What’s really needed to search for life on Venus is not just observing the planet’s atmosphere remotely, but getting inside its clouds to understand what is going on in there, Clements says.

There are several missions to Venus planned in the coming years. The descendant of the Pioneer Venus probe, Davinci, is scheduled to launch in the late 2020s and will take many detailed measurements as it passes through the atmosphere of Venus. Davinci will be the first such mission to enter Venus’s atmosphere in more than four decades and it will observe the planet and its cloud dynamics in unprecedented resolution using infrared and ultraviolet imaging, and other state-of-the-art technology.
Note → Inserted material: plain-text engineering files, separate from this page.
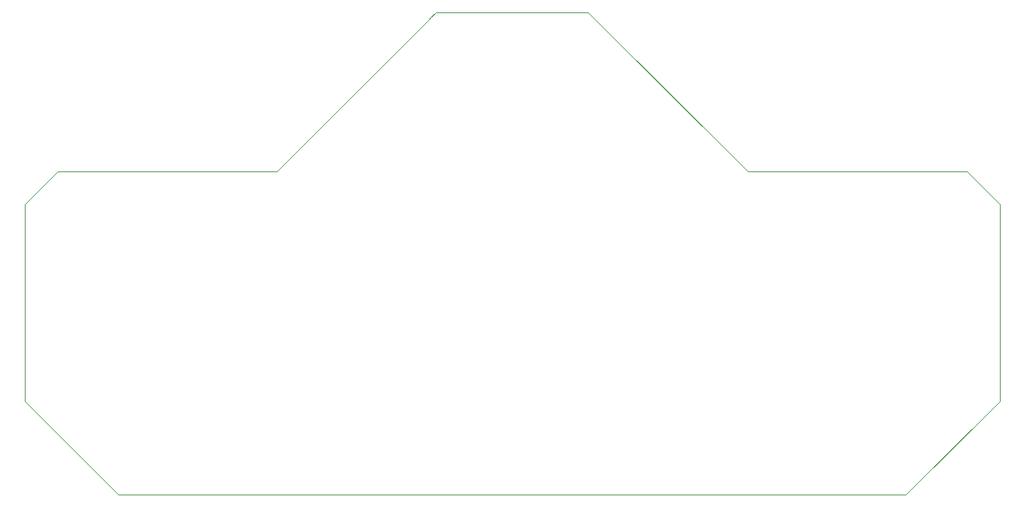
<source format=gbr>
%TF.GenerationSoftware,Altium Limited,Altium Designer,23.6.0 (18)*%
G04 Layer_Color=0*
%FSLAX25Y25*%
%MOIN*%
%TF.SameCoordinates,9FC677E3-0757-43A4-AD8A-435CCD31EDD7*%
%TF.FilePolarity,Positive*%
%TF.FileFunction,Profile,NP*%
%TF.Part,Single*%
G01*
G75*
%TA.AperFunction,Profile*%
%ADD92C,0.00100*%
D92*
X0Y42759D02*
Y132759D01*
X15000Y147759D01*
X115000D01*
X185000Y217759D01*
X184950Y217705D01*
X187700Y220455D01*
X257300Y220455D01*
X330000Y147755D01*
X430000D01*
X445000Y132755D01*
Y42755D01*
X402245Y0D01*
X222500D01*
Y5D01*
X42755D01*
X0Y42759D01*
%TF.MD5,cd0c47ab96bd5b4ed2ec5bd846c05d7c*%
M02*

</source>
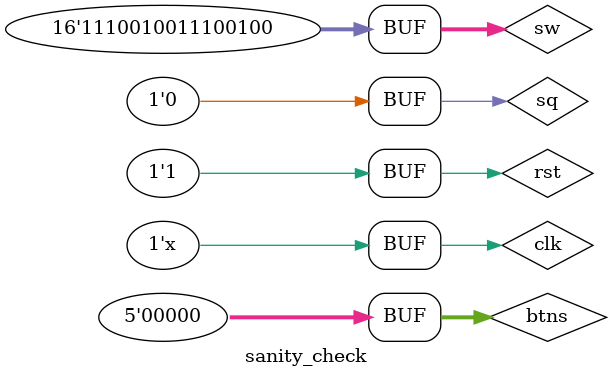
<source format=v>
`timescale 1ns / 1ps


module sanity_check();
    
reg clk, rst, sq;
reg [15:0] sw;
reg [4:0] btns;
wire empty, full;
 
Top_level tl(.clk(clk), .rst(rst), .stackQueue(sq), .switches(sw), .btns(btns), 
             .empty(empty), .full(full));

always #5 clk = ~clk;
initial begin
    rst = 0;
    clk = 0;
    btns = 5'b0;
    sw = 16'b0;
    sq = 1'b0;
    #10
    rst = 1;
    #100
    
    
    
    sw = 16'hFFFF0F0F0;
    #30000000
    btns = 5'b1;
    #30000000
    btns = 5'b0;
    
    
    sw = 16'h1111E4E4;
    #30000000
    btns = 5'b1;
    #30000000
    btns = 5'b0;
    
    
    #30000000
    btns = 5'b00010;
    #30000000
    btns = 5'b0;
    
    $display("done");
    
end
endmodule

</source>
There are also a series of privately funded missions to Venus called the Morningstar missions, the first of which is slated to launch in around a year. The project aims to study the planet’s clouds to determine their ability to support microbial lifeforms and to search for signs of life.

Volcanic explanation

David Rothery, a planetary geoscientist at The Open University in the UK who is not involved in the Venus project, is still sceptical. ‘Life on Venus, presumably in the cooler upper regions of the atmosphere, is an extraordinary claim and demands extraordinary evidence,’ he states. ‘Clements is rightly cautious in saying that life is not the most likely explanation.’

Assuming that the new phosphine data is robust, Rothery suggests that there are more likely explanations than life. For example, he notes that some of Venus’s volcanoes are still active and could be the source of the phosphine. ‘Sulfur dioxide is an abundant volcanic gas on Earth and our knowledge of crustal and mantle volatile cycling on Venus is too poorly constrained to rule out phosphine and ammonia escaping from eruption sites as well,’ Rothery says.

Clements and colleagues are now working on the first tranche of papers from their analysis of the February 2022 observations and hope to submit them for publication by the end of the year.